─── DATA PROVIDED ───

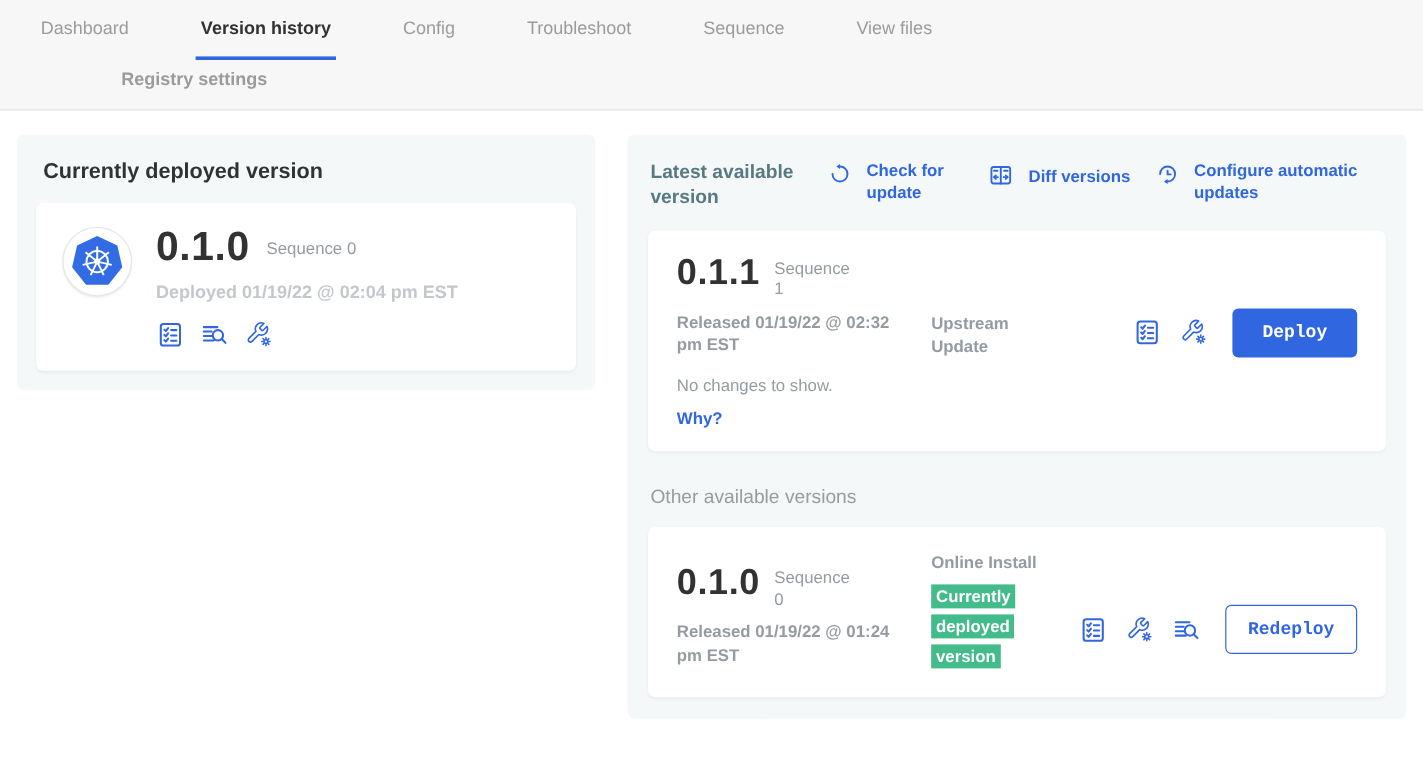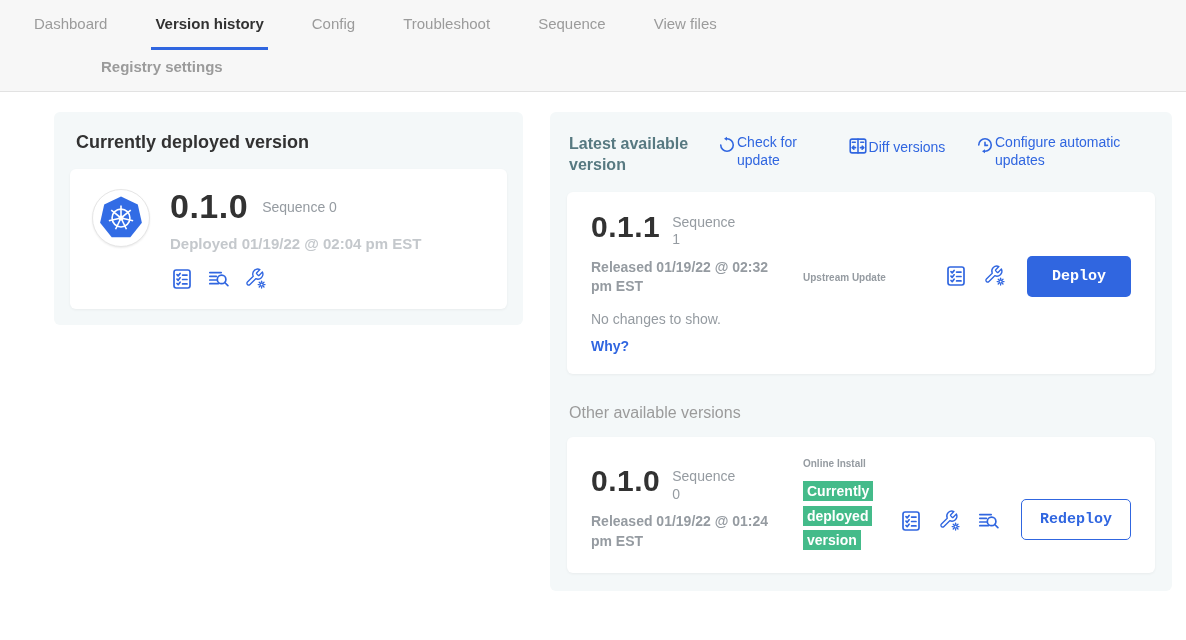--- a/index.html
+++ b/index.html
@@ -7,59 +7,59 @@
     --gray:#959ba1; --muted:#c4c8cc; --slate:#577981; --panel:#f4f8f9; --navbg:#f7f7f7;
   }
   *{box-sizing:border-box;}
   html,body{margin:0;padding:0;}
   body{
     width:1186px;height:640px;overflow:hidden;background:#fff;
     font-family:"Liberation Sans","DejaVu Sans",sans-serif;color:var(--dark);
   }
   
   .nav{background:var(--navbg);border-bottom:1px solid #e2e2e2;padding:15px 0 0 30px;}
-  .nav-row1{display:flex;gap:40px;}
+  .nav-row1{display:flex;gap:52px;}
   .nav-tab{font-size:15px;color:#9b9b9b;padding:0 4px 15px;cursor:pointer;white-space:nowrap;}
   .nav-tab.active{color:var(--dark);font-weight:bold;border-bottom:3px solid var(--blue);}
   .nav-row2{padding:8px 0 16px 20px;}
   .nav-row2 .nav-tab{padding-bottom:0;font-weight:bold;color:#9b9b9b;margin-left:47px;}
   
-  .main{display:flex;align-items:flex-start;gap:27px;padding:20px 14px 0 14px;margin-left:40px;}
+  .main{display:flex;align-items:flex-start;gap:27px;padding:20px 14px 0 14px;}
   .left-panel{width:482px;background:var(--panel);border-radius:6px;padding:20px 16px 16px;}
   .right-panel{flex:1;background:var(--panel);border-radius:6px;padding:18px 17px 18px;}
   .card{background:#fff;border-radius:6px;box-shadow:0 1px 3px rgba(0,0,0,.05);}
   
   .left-title{font-size:18px;font-weight:bold;color:var(--dark);margin:0 6px 16px;}
   .deployed-card{padding:20px 22px 18px;display:flex;gap:20px;align-items:flex-start;}
   .k8s-logo{width:58px;height:58px;border-radius:50%;background:#fff;border:1px solid #e6e6e6;
     box-shadow:0 1px 2px rgba(0,0,0,.08);display:flex;align-items:center;justify-content:center;flex:none;}
   .version-row{display:flex;align-items:flex-start;}
   .big-version{font-size:34px;font-weight:bold;letter-spacing:.5px;line-height:1;}
   .seq{font-size:14px;color:var(--gray);margin:10px 0 0 14px;white-space:nowrap;}
   .deployed-date{font-size:15px;font-weight:bold;color:var(--muted);margin-top:12px;}
   .icon-row{display:flex;gap:13px;margin-top:15px;align-items:center;color:var(--blue);}
   .icon-row svg{display:block;}
   
   .panel-header{display:flex;align-items:flex-start;margin:4px 2px 16px;}
   .panel-title{font-size:16px;font-weight:bold;color:var(--slate);width:134px;line-height:1.3;}
   .header-actions{display:flex;margin-left:14px;flex:1;justify-content:space-between;align-items:flex-start;}
-  .h-action{display:flex;gap:0;align-items:flex-start;color:var(--blue);font-size:14px;
-    font-weight:normal;line-height:1.25;cursor:pointer;}
+  .h-action{display:flex;gap:12px;align-items:flex-start;color:var(--blue);font-size:14px;
+    font-weight:bold;line-height:1.25;cursor:pointer;}
   .h-action svg{flex:none;margin-top:1px;}
   .h-action .lbl-narrow{width:80px;}
   .h-action .lbl-mid{width:158px;}
   .h-action.single{align-items:center;}
   
   .version-card{padding:20px 24px;}
   .card-top{display:flex;align-items:center;}
   .vc-col1{width:212px;flex:none;}
   .vc-version{font-size:30px;font-weight:bold;letter-spacing:.5px;line-height:1;}
   .vc-seq{font-size:14px;color:var(--gray);width:66px;margin:2px 0 0 12px;line-height:1.25;}
   .vc-released{font-size:14px;font-weight:bold;color:var(--gray);width:182px;line-height:1.4;margin-top:9px;}
-  .vc-source{font-size:10px;font-weight:bold;color:var(--gray);width:92px;line-height:1.4;flex:none;}
+  .vc-source{font-size:14px;font-weight:bold;color:var(--gray);width:92px;line-height:1.4;flex:none;}
   .mt-card1{margin-top:48px;}
   .vc-icons{margin-left:auto;display:flex;gap:15px;align-items:center;color:var(--blue);}
   .btn{font-family:Liberation Mono, monospace;font-size:15px;font-weight:bold;border-radius:5px;cursor:pointer;}
   .btn-deploy{margin:44px 0 0 20px;background:var(--blue);color:#fff;border:none;padding:12px 25px;}
   .btn-redeploy{margin:30px 0 0 20px;background:#fff;color:var(--blue);
     border:1.5px solid var(--blue);padding:11px 18px;}
   .no-changes{font-size:14px;color:var(--gray);margin-top:14px;}
   .why-link{font-size:14px;font-weight:bold;color:var(--blue);margin-top:11px;cursor:pointer;}
   .other-title{font-size:16px;color:#9b9b9b;margin:30px 2px 15px;}
   .vc-col2{width:96px;flex:none;}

───

* **TASK GOAL**
Collect the lines of the data that carry the word "muted".

* **SOLUTION FOR THIS EXERCISE**
     --gray:#959ba1; --muted:#c4c8cc; --slate:#577981; --panel:#f4f8f9; --navbg:#f7f7f7;
   .deployed-date{font-size:15px;font-weight:bold;color:var(--muted);margin-top:12px;}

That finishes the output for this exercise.